Extrait:
------

Aucune pression. Aucune concession et même ce mot paraît être contesté dans nos chairs. Nous ne le comprenons pas. Nous : ces deux êtres qui se complètent si bien depuis qu’ils se sont rencontrés.
Les projets nous sont communs. Les rêves, souvent analogues. Sans nous consulter, sans même en parler une seule fois. Tout semble s’emboîter sans la moindre difficulté. Sans le moindre effort. Comme un puzzle. A l’image de cet instant ou nos doigts se frôlent pudiquement dans un musée, tandis que nous ressentons la même émotion devant l’œuvre qui nous transcende.
Nous sommes surpris d’entendre la plupart des gens autour de nous pester contre les défauts de leur moitié jusqu’à les maudire certains jours. Tout ceci ne nous parle pas. Du moins, pas pour l’instant. Nous peinons à cautionner ces collègues vomissant les défauts de leur mari, conjoint ou ami au bureau, les ignorons tant cela nous paraît être contradictoire à l’amour.

------

Objectifs:
(1) Relevez dans l'extrait les termes qui désignent les partenaires dont les collègues critiquent les défauts au bureau.
(2) Dans l'extrait, en quel lieu les doigts du couple se frôlent-ils ?
(3) Reprenez le texte sur le couple là où il s'arrête.

Données affichées:
------

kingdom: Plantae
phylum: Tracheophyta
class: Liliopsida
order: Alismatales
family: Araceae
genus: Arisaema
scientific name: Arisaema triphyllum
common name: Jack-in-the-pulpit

------

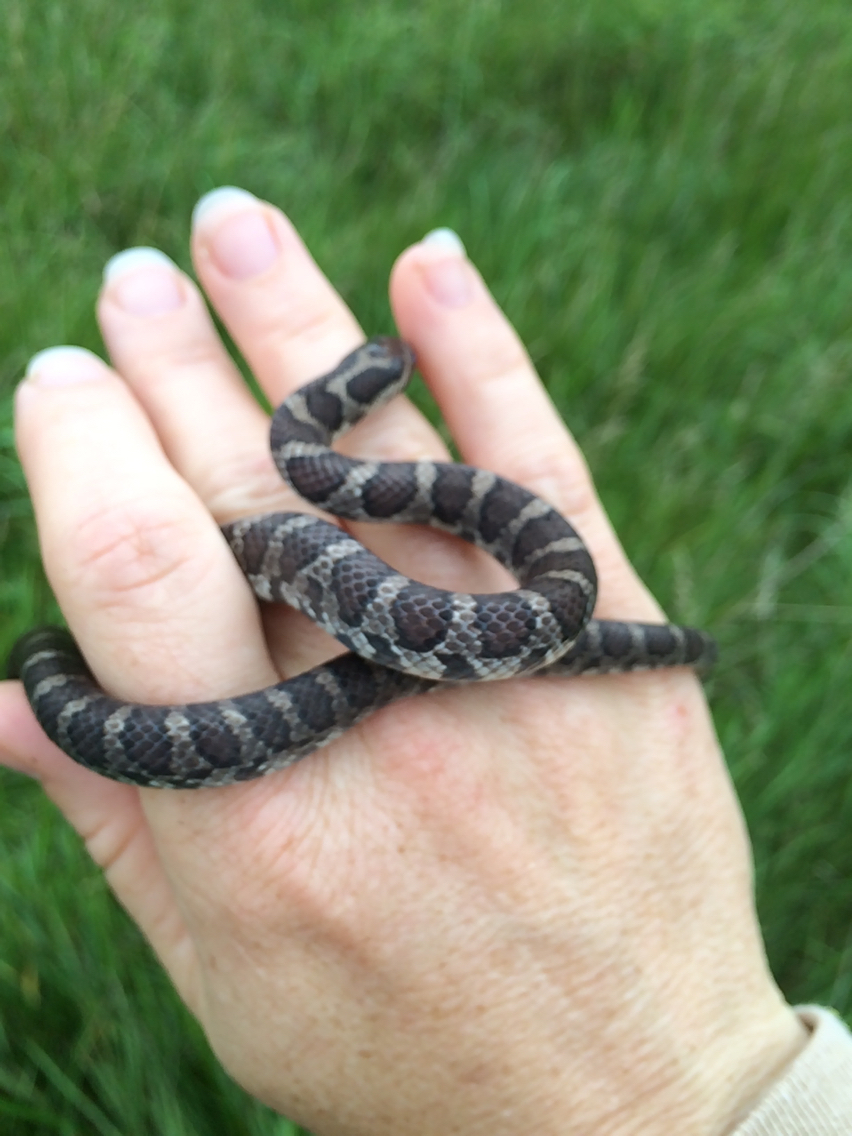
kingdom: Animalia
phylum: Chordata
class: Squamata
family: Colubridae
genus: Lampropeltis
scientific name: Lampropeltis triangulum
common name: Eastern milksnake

------

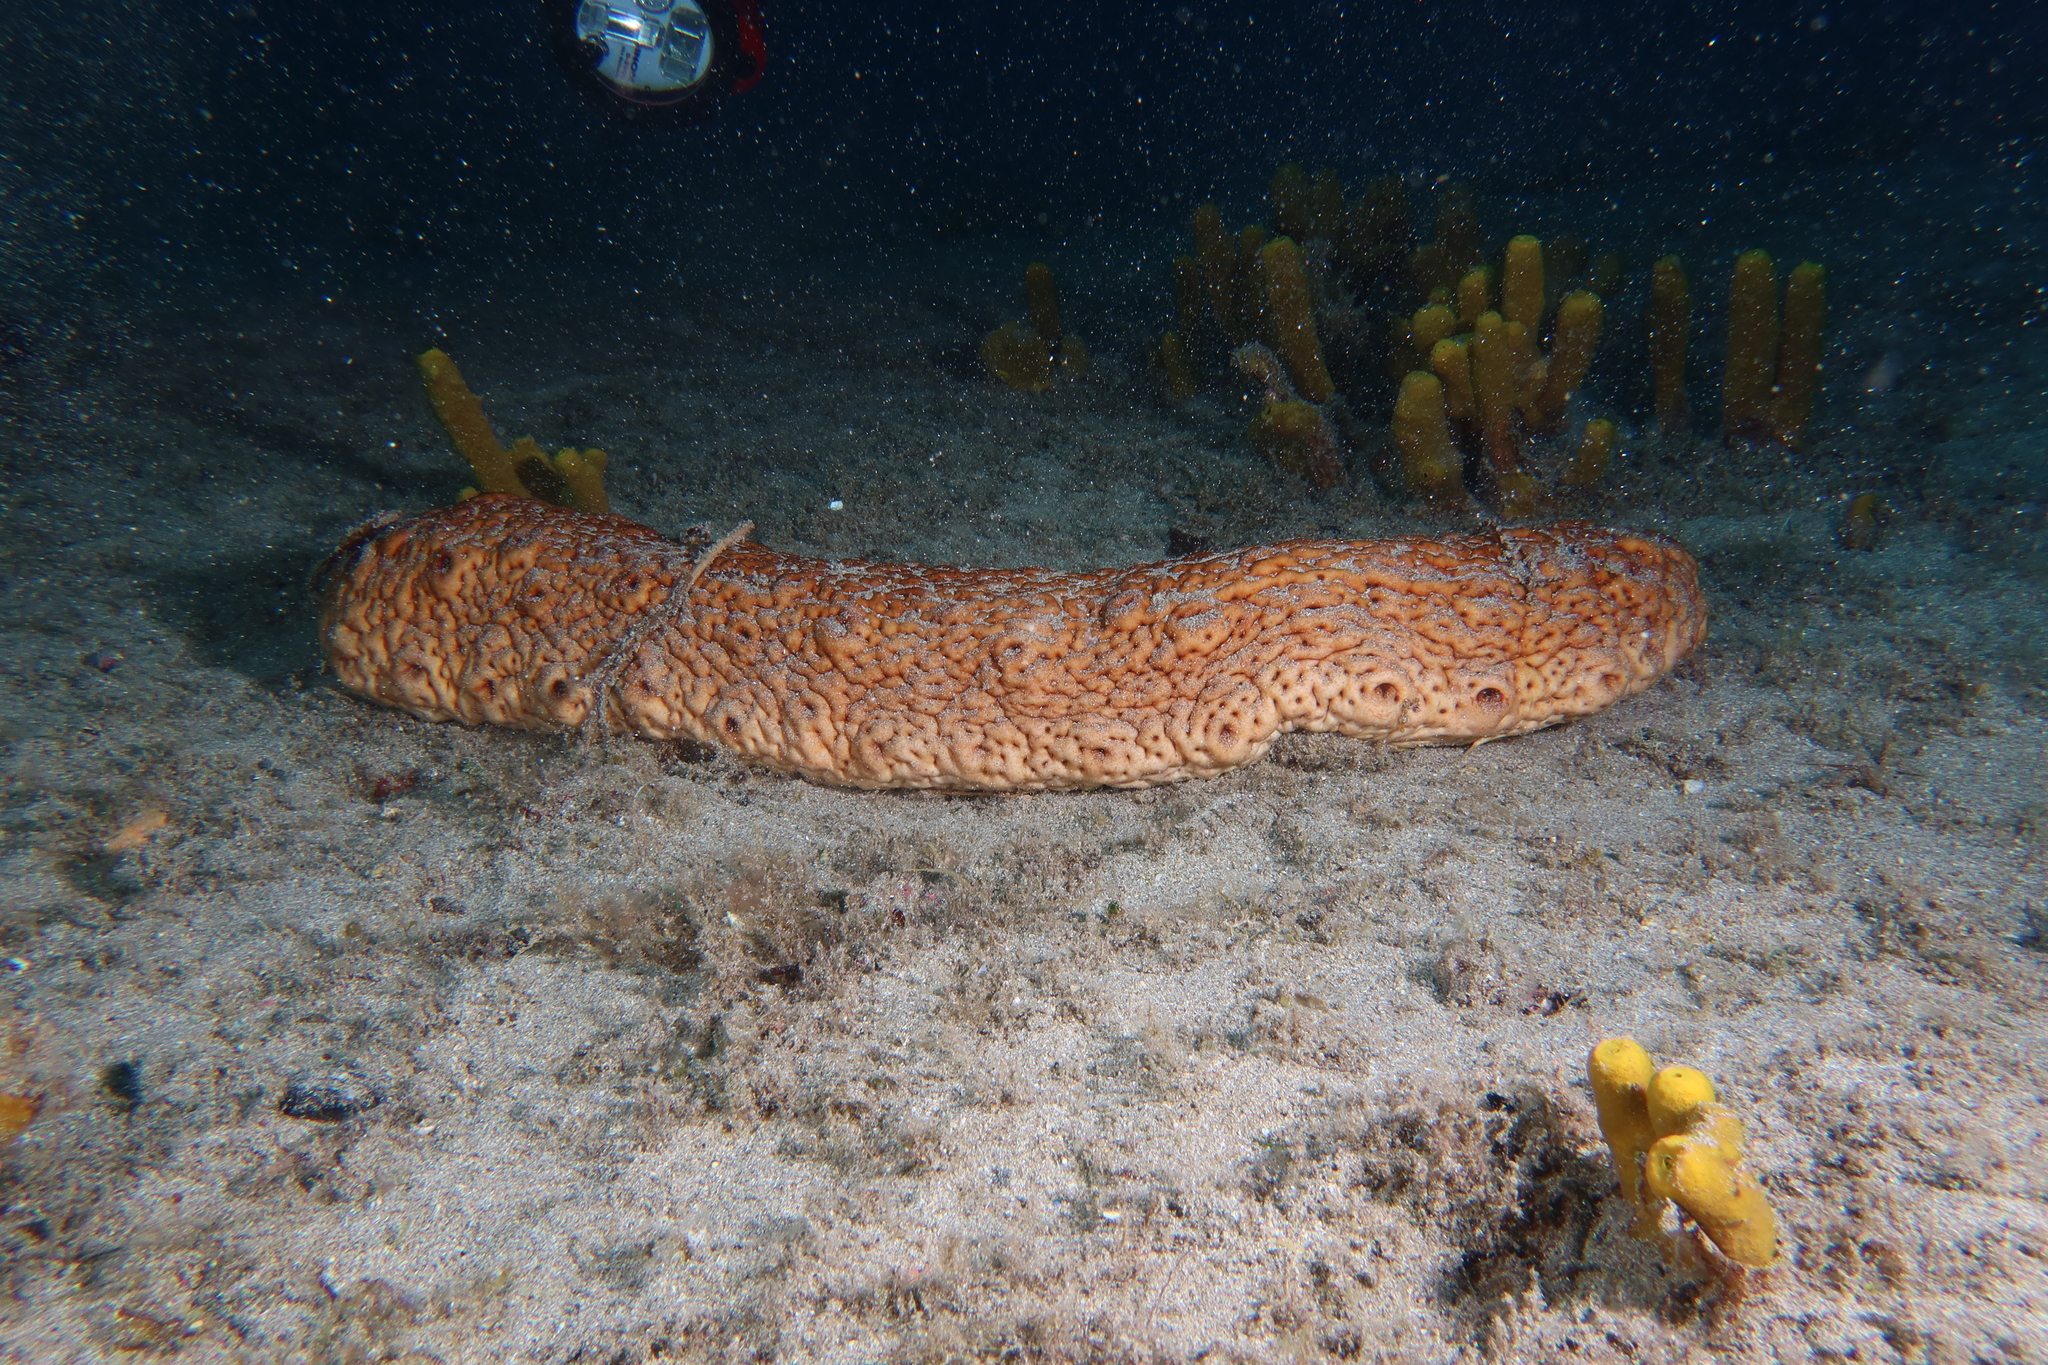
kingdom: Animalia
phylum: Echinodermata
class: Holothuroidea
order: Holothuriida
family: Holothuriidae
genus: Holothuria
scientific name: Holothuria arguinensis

------

Résultats par tâche:
(1) mari, conjoint, ami

(2) Dans un musée.

(3)
Mais je ne suis pas dupe. Je sais trop bien qu’on ne peut trouver tout chez un seul être. Qu’il y aura toujours quelque chose qui nous manquera. L’être parfait n’existe pas, ou ce que l’on pense être parfait à nos yeux. Et le veut-on vraiment ? Je n’en suis pas si sûr… mais ce dont je suis certain c’est qu’il le devient au fil du temps.
Il faut se laisser aller. Se laisser apprivoiser, prendre ce dont on a vraiment le plus besoin.
Nous vivons donc pleinement, vivons au jour le jour. Sans exaucer d’autres prières que celle de passer du temps ensemble. Et de réaliser nos décisions que nous prenons souvent au matin, au gré du temps et des envies.
Nous ne nous interdisons rien, ce qui rend obsolète toute forme de possessivité. La seule convoitise que nous ayons, est celle de vivre le mieux possible à deux. Et de vieillir. Le plus longtemps possible ensemble. De nous protéger, de nous préserver sans pour autant être toujours en accord.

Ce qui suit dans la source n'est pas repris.